## Source text
-------------------------
And here the biggest and most common mistake comes along. In order to create a new code we have to almost constantly add new and new tests, there is a conviction that Test-Driven Development is a discipline that creates new tests. And I’m not surprised that people think like that - it really looks like with TDD we create tests and well-tested code. Developers can use this methodology for a pretty long time and never think differently about it. So why do I claim differently?

Let’s jump into code. Not in particular language, but we try to use some pseudocode for simplicity and not focusing on specified implementation (if you would like to see implementation in “the real” code check Sławek’s article about TDD in React). For example, we try to build some Calculator class with addition and multiplication using TDD. Value Object design pattern will be most useful in this case. So let's start:

First, we have to create a failing test method, which adds two numbers. 

method test__add_2_and_3__should_equal_5() {
two = new Calculator(2);
five = two.add(3);
assertTrue(5, five.value);
}

Now we have to make this test to pass.

class Calculator(value) {
this.value = value;

method add(addend) {
return Calculator(this.value + addend);
}
}

We have to check if the test passes - and if so - we can create another test, and our application has one more working functionality. 

Let's stop for a moment and do a quick review of what just happened. As we said, we used Value Object pattern to create a new instance of Calculator everytime we use the addition method, and then we return this new object instead of modifying the old one. What can we do better in this case? For example, we have our object properties public and this is not an ideal solution. We should add a method to check if two Calculator objects are equal and try to assert that, but for the sake of this example, we can leave it like that. 

Now as we have to handle multiplications, we begin with writing the test.

method test__multiply_2_and_3__should_equal_6() {
two = new Calculator(2);
six = two.multiply(3);
assertTrue(6, six.value);
}

We should check if it fails, and if so - we can add some lines to our Calculator class.

class Calculator(value) {
this.value = value;

method add(addend) {
return Calculator(this.value + addend);
}

method multiply(multiplier) {
return Calculator(this.value * multiplier);
}
}

Ok. Now the test passed. What should we check next? Maybe do some multiplication and addition at once? Let's write test:

method test__multiply_2_and_3_and_add_4__should_equal_10() {
two = new Calculator(2);
six = two.multiply(3);
ten = six.add(4);
assertTrue(10, ten.value);
}

And... wait a moment. This test passed! So we should remove this test, because we can't add any production code, to make it pass - already everything is ok! So why did this just happen?
-------------------------
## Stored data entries
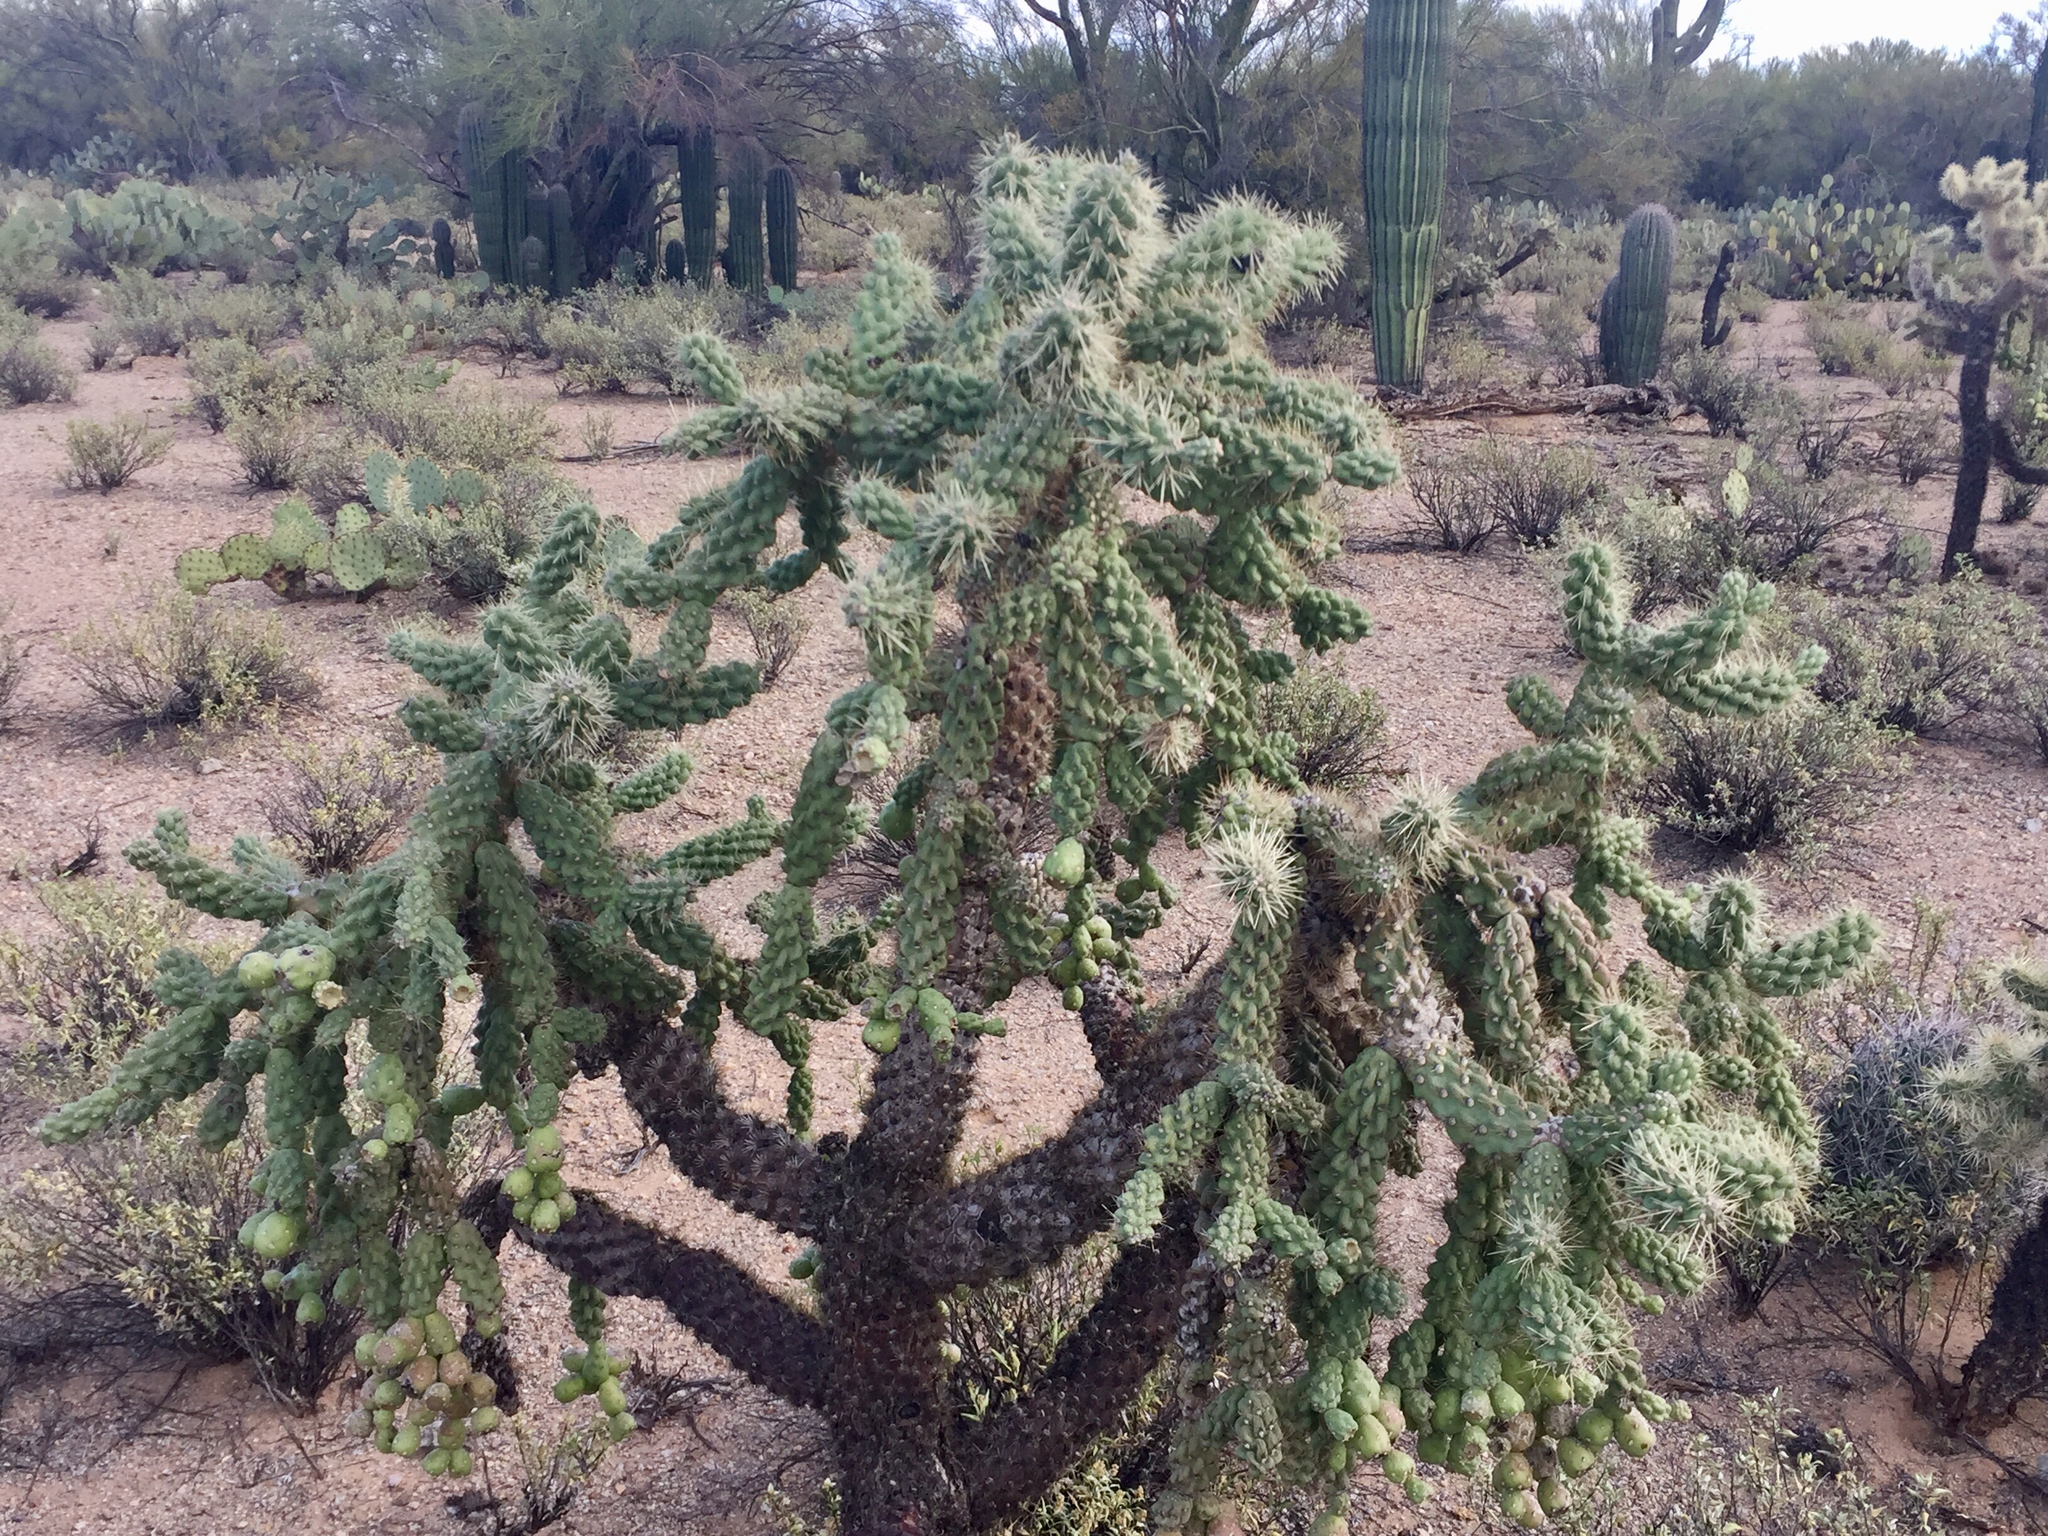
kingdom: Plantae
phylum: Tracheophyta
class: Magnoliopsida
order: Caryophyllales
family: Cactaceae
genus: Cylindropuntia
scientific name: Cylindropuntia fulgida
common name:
-------------------------
## Given task A
Summarize the TDD calculator walkthrough in two sentences.
## Given task B
Write the next part of the TDD calculator walkthrough, starting right after its final question.

## Final result A
The walkthrough argues that the common view of Test-Driven Development as a discipline for creating new tests is a mistake, and it illustrates this with a pseudocode Calculator class built with the Value Object pattern, where failing tests for addition and multiplication are written before the code that makes them pass. A third test that multiplies and then adds passes immediately, so it should be removed because no production code can be added to make it pass.

## Final result B
Schrödinger's Code

Let's talk a little more about tests and TDD. So from a QA and Developer perspective, when we write a test we want to check if the application meets some scenarios, if it can handle some different sets of data, or if we just test some edge cases to make sure our code works well. We are using tests for two entangled purposes - to find bugs and to make sure everything works as we assumed it should work.

Nevertheless, this is completely different while using tests in TDD. It is just a tool for building another functionality. We don't want to test our application. We just use tests to describe how the next functionality should work or look like. 

And to resolve this failing test we have to implement new functionality to our code. So this small step improves and extends our application in a measurable way. As you see, we cannot rely on TDD as a methodology which gives us a "well-tested code". We will build our test selectively, and there can be (and will be) some useful test cases that are not covered with TDD tests.

So this is a contradiction - our test method, when we use both addition and multiplication, is both useful (from QA perspective) and redundant (from TDD perspective). It's truly Schrödinger's Code.

Marty, we have to go back...

You probably wonder if there is any way to make this problematic test fail - so it will be useful from TDD perspective, and why won’t fail in the first place. Let's rollback our code and start using TDD in a pure manner, with small steps. With minimum comments and refactoring (but remember - refactoring after each cycle is very important in TDD) it could look like that:

Add a new failing test.

method test__add_2_and_3__should_equal_5() {
two = new Calculator(2);
five = two.add(3);
assertTrue(5, five);
}

Create code to make the test pass (remember the rules - we should add as little code as we have to - just to make the test pass).

class Calculator(value) {
method add(addend) {
return 5;
}
}

Add a new failing test.

method test__add_4_and_6__should_equals_10() {
four = new Calculator(4);
ten = four.add(6);
assertTrue(10, ten);
}

Create code to make the test pass.

class Calculator(value) {
this.value = value

method add(addend) {
return this.value + addend;
}
}

Add a new failing test.

method test__multiply_2_and_3__should_equal_6() {
two = new Calculator(2);
six = two.multiply(3);
assertTrue(6, six);
}

Create code to make the test pass.

class Calculator(value) {
this.value = value;

method add(addend) {
return this.value + addend;
}

method multiply(multiplier) {
return 6;
}
}

Add a new failing test.

method test__multiply_4_and_5__should_equal_20() {
four = new Calculator(4);
twenty = four.multiply(5);
assertTrue(20, twenty);
}

Create code to make the test pass.

class Calculator(value) {
this.value = value;

method add(addend) {
return this.value + addend;
}

method multiply(multiplier) {
return this.value * multiplier;
}
}

And now, we can finally add our "problematic" test.

method test__multiply_2_and_3_and_add_4__should_equal_10() {
two = new Calculator(2);
six = two.multiply(3);
ten = six.add(4);
assertTrue(10, ten);
}

We have to make the test pass, so implementing the Value Object pattern will be useful.

class Calculator(value) {
this.value = value;

method add(addend) {
return new Calculator(this.value + addend);
}

method multiply(multiplier) {
return new Calculator(this.value * multiplier);
}
}

So when we decide to make smaller steps (but not the smallest - we can easily make smaller ones) and reject all programming experience - we end up with the same result, but now we have many more tests! So this is another proof that TDD is not a methodology to write well-tested code. When we start thinking about the application using our experience - detect problems before they show up and design code using our knowledge - we will end up with fewer tests than someone who has less experience.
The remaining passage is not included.